Excela Health rallies its workers to protest Post Acute Medical's proposed 40-bed rehabilitation hospital
By Richard Gazarik
Published: Friday, April 5, 2013, 12:01 a.m.
Excela Health is mobilizing its employees to pressure Unity officials to reject plans for a 40-bed rehabilitation hospital that would compete with Excela's operations in Latrobe and Unity.
“We've decided we're going to fight this no matter what the outcome,” said Jennifer Miele, vice president of marketing and public relations about the center proposed by Post Acute Medical LLC of Harrisburg. “We're going to go head-to-head with them.”
A letter-writing campaign is directed at the township board of supervisors and planning commission, Latrobe City Council, county commissioners and Sen. Kim Ward, R-Hempfield.
Excela officials held “town hall” meetings on Thursday with employees at its facilities in Greensburg, Latrobe, Mt. Pleasant and North Huntingdon to gather signatures for the letters.
Excela points out in the letters that Post Acute Medical is a private company, “which means profits will leave Unity Township.” Another rehabilitation center in the township will duplicate Excela's services and drive up health care costs, including premiums that employers pay for coverage, the letters state.
The location of a competing facility will threaten the jobs of 70 Excela employees at a time when the hospital system is planning to build an outpatient center in Unity, according to officials.
“We pose no threat,” said Anthony Misitano, CEO of Post Acute Medical.
The company wants to buy a 6.9-acre site from developer Donald Paulone at the intersection of Route 30 and Grayhawk Drive to build the $20 million facility. Excela also has plans to build an outpatient center off Route 30.
The Unity Planning Commission gave preliminary approval to Post Acute Medical to build the facility. The board of supervisors must give final approval.
Ron Ott, senior vice president of community and government relations at Excela, questions the company's claim of a need for an additional 58 beds when Excela's 16-bed rehabilitation unit isn't always filled.
“We don't see it. We see our numbers struggling as it is,” Ott said. “Having another competitor in the market will impact us, obviously. We're very concerned that there's even a need in this area. Our desire is just to stop this.”

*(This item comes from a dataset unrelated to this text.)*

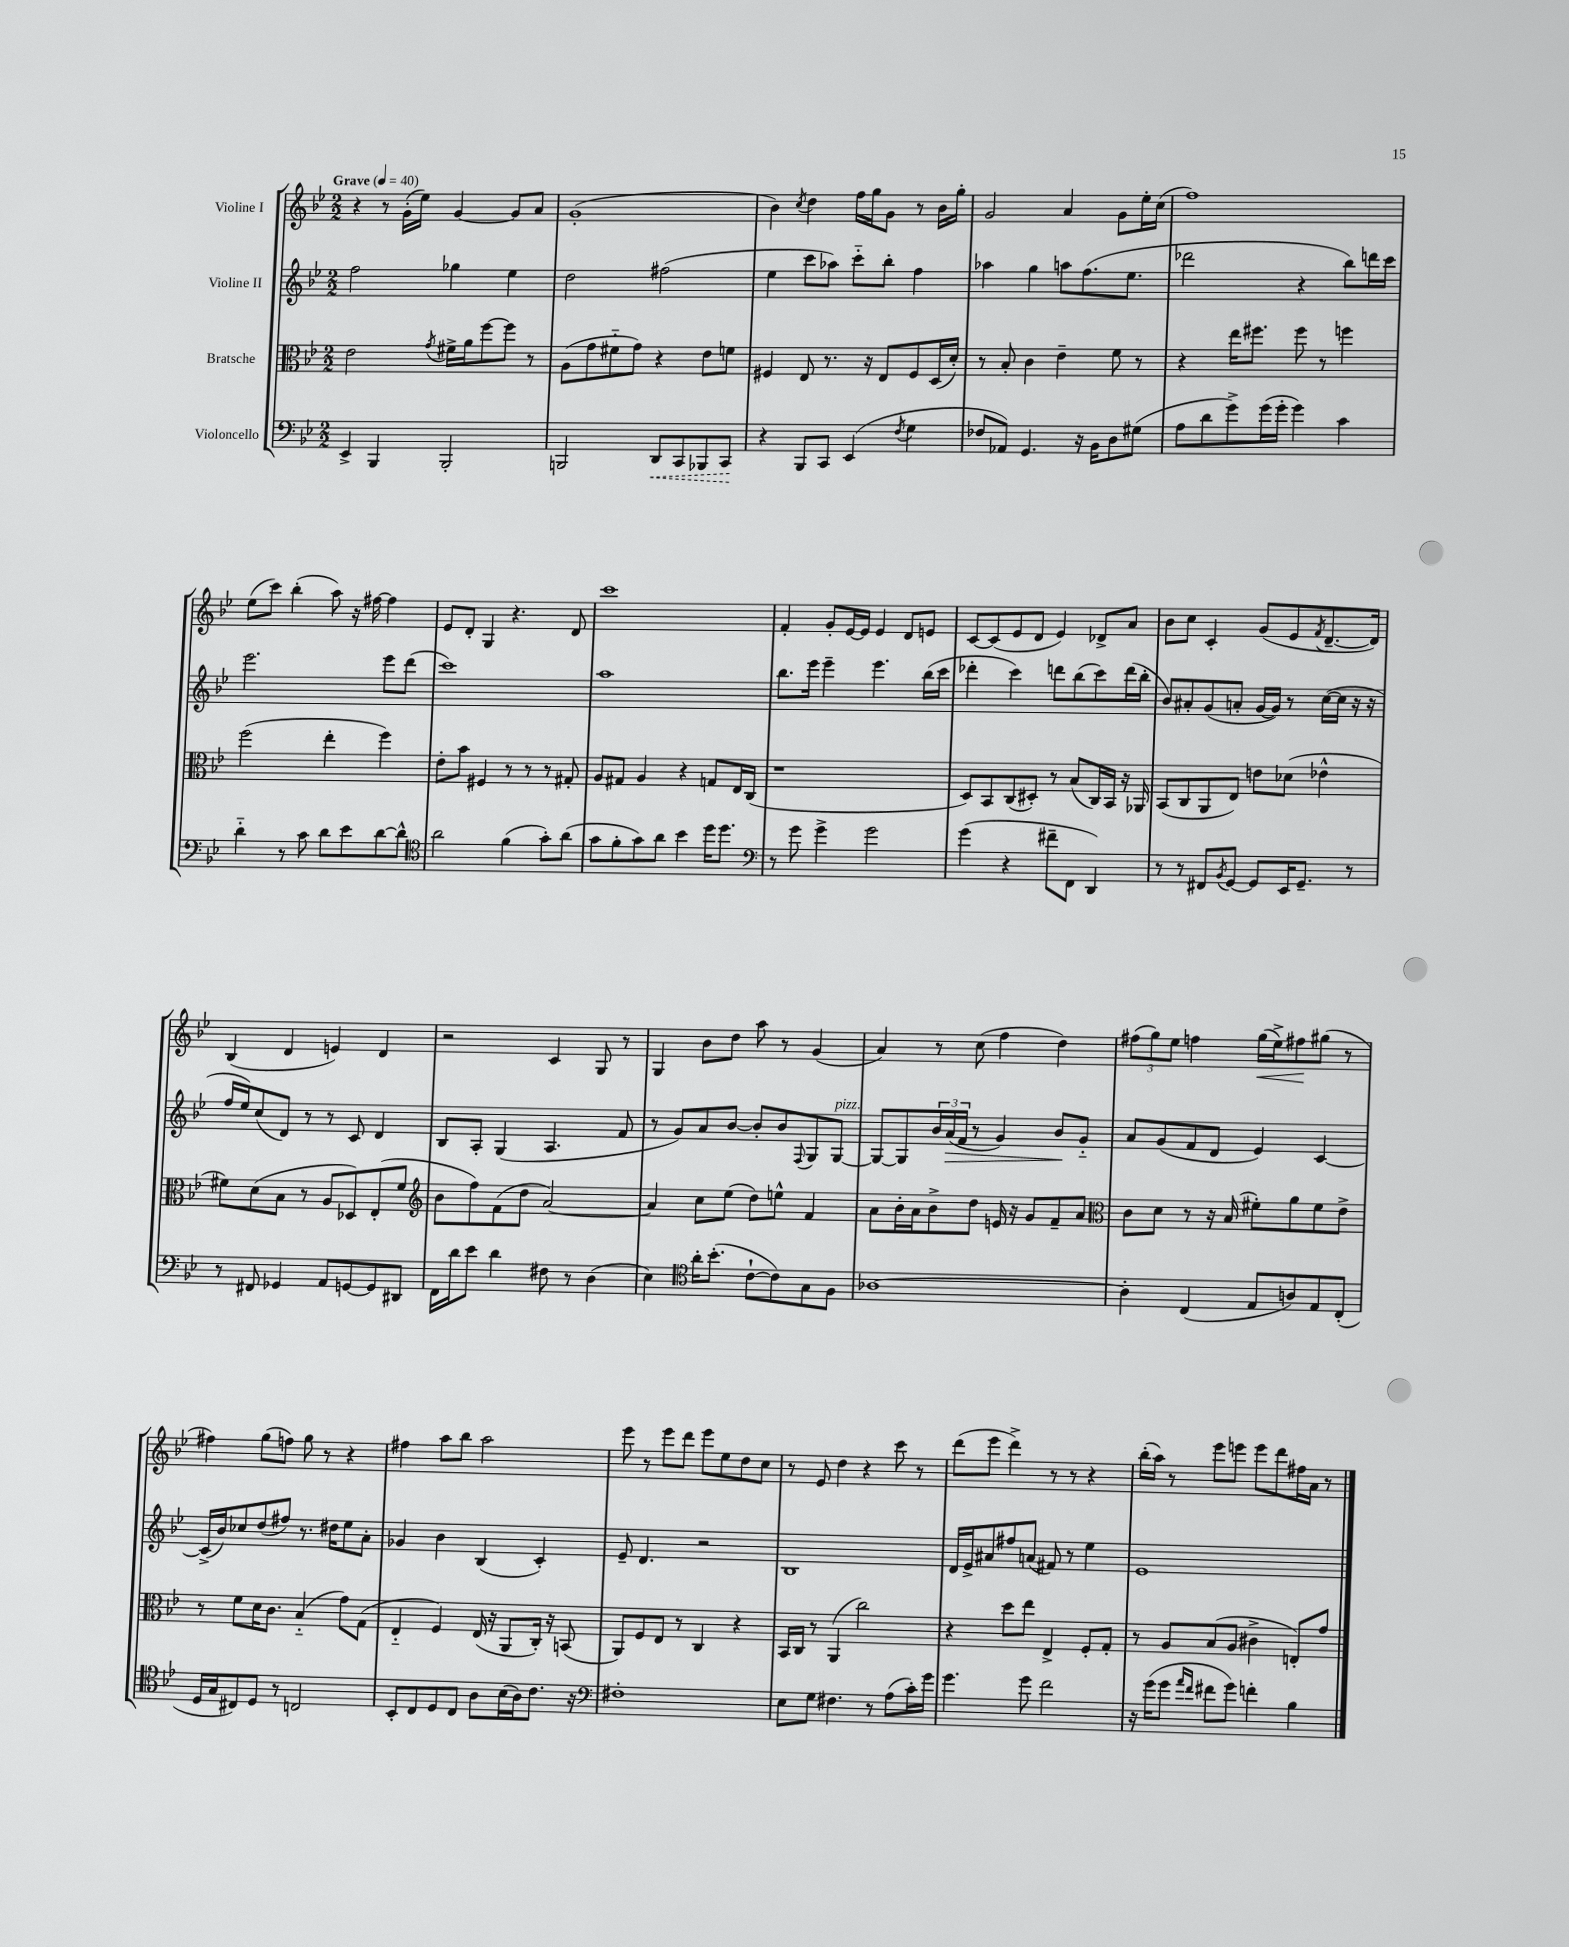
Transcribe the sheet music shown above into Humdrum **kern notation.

Dr. Stacy Gillespie, who directs the rehabilitation unit at Latrobe, questions whether Post Acute Medical will be able to attract referrals from area nursing homes because of the existing competition for patients.
But Misitano said his firm's studies indicate it is “absolutely clear the area could support additional rehab beds.”
Misitano said he recently met with Excela officials and offered the health system part-ownership in the proposed hospital.
“I'm really disappointed they would try to basically interfere with our potential project,” Misitano said. “I stress the word ‘interfere.' ”
Misitano said Unity officials have no legal reason to weigh the need for more beds as part of their decision whether to approve the building plan.
A number of outpatient rehab centers operate in Westmoreland County. In addition to private physical therapy groups, UPMC operates rehab centers in Belle Vernon, Delmont, Latrobe and Hempfield.